Research diaries #17: About sparseness of data and training neural nets
Typically a neural net is trained on large amounts of data. It will after training hopefully have good performance on this training set. Specifically, the tools for training a neural net are made in such a way that it tries to improve its performance on the training data that it is fed. If the performance on the training data is good then we would also like it to see how well it performs on data outside the training set. This is a so-called test set. It ensures that it actually generalizes to stuff that is not inside the training set.
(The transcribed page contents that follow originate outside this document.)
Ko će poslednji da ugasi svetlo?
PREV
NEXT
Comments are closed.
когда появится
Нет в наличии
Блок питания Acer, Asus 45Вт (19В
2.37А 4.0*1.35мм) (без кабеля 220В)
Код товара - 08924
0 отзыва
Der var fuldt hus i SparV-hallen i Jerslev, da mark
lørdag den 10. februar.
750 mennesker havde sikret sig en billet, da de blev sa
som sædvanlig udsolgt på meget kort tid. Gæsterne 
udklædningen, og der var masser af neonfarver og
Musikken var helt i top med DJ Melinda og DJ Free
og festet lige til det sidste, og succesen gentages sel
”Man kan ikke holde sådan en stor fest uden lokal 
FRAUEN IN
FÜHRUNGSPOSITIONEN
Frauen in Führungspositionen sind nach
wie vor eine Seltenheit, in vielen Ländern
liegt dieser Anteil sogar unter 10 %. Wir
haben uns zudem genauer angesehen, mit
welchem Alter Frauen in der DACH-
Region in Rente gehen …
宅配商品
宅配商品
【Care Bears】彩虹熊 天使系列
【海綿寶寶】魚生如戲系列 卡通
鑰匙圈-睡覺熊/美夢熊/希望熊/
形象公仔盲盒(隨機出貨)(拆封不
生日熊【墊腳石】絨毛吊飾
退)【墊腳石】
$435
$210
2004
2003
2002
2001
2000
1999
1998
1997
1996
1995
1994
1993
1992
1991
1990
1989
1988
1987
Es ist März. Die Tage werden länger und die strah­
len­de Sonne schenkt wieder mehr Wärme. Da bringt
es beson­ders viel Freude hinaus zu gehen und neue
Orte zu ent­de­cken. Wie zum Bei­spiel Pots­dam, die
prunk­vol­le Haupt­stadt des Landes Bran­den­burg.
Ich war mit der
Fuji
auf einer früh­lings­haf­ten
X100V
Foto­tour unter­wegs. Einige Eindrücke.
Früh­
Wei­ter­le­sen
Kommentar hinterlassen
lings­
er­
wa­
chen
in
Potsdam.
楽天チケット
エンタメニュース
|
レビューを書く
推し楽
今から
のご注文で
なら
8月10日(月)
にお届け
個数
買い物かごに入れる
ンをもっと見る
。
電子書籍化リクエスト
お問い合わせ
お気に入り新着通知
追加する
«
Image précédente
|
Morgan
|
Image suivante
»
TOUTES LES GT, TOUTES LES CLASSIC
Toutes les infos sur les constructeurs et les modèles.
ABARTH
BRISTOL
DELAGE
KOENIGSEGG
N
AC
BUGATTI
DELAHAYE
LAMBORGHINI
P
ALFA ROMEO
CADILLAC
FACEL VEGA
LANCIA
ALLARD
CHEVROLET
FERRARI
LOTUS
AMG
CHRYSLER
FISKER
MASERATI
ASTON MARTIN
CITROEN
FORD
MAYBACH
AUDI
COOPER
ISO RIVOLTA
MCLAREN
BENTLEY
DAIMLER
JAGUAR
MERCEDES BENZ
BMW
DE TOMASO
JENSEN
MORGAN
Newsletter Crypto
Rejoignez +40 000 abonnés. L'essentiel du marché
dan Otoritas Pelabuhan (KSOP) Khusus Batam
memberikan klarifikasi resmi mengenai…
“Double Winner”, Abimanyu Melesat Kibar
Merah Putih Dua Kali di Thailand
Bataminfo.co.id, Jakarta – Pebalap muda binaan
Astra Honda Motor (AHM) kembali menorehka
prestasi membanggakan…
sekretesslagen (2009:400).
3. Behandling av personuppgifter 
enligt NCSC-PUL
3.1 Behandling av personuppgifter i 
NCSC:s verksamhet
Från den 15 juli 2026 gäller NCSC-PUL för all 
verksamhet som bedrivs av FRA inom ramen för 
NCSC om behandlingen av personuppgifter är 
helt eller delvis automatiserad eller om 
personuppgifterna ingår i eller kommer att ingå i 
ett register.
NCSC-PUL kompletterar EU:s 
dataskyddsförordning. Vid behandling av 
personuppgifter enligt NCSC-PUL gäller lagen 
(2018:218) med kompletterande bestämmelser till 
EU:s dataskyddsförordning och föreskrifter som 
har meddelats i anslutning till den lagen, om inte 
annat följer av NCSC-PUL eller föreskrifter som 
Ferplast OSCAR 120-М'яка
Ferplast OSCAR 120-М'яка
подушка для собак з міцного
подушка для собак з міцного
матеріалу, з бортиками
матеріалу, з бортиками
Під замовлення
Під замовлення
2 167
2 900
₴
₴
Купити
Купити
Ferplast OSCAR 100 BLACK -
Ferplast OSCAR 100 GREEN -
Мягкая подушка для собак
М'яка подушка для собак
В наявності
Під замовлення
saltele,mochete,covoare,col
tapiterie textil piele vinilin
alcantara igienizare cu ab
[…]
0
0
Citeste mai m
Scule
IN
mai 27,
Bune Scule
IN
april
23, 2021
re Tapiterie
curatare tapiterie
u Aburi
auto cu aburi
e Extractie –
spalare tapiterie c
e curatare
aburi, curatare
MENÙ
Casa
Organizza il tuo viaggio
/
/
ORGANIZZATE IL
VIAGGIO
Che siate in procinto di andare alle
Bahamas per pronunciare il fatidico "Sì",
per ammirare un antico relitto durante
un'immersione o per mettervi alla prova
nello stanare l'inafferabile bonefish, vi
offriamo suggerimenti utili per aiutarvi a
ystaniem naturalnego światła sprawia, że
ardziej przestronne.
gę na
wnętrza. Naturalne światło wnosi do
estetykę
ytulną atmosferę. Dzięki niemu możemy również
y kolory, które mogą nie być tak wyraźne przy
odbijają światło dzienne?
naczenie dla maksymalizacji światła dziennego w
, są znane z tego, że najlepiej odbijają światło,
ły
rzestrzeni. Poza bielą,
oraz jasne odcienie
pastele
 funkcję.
My cat scoring high performance on being cute
If the neural net is trained very long on the training set it actually just learns all the cases in the training set. In essence it is memorizing all the elements in the set. If this happens it cannot do anything new. More practically, it will fail to perform well on the test set. So there is some sweet-spot where you let it learn the training set long enough that it performs well on both sets but not too long so that it only performs well on the training set.
This way of training neural nets crucially depends on the data. The data has to have a clear pattern for the neural net to be able to identify it. For example, if we want the neural net to classify handwritten numbers the data set is less than 100.000 images of single numbers with pixel size 28x28 MNIST. 100.000 images might seem like a lot but it is only a small number with respect to all possible pictures. Assuming the pixels can be black or white 2(28*28)=2784 which many times larger than the image set as 2^17 is already bigger than 100.000.
You can also view language like that. A sentence of words is a very specific collection of letters. If we would consider all combinations of letters of sentence length we would already get a number which is greater than all the particles in the (observable) universe ~10^80.
Returning to neural nets, during the training process it is trying to find a pattern. Given a fixed neural net architecture all the possible neural nets are much larger than the actual data set. From that perspective the optimized neural net is sparse in the collection of all neural nets. The more philosophical point here is that the creation of patterns is generically not random as the time required to generate a pattern using randomness or even finding a pattern with randomness is practically infinite with respect to the size of the universe.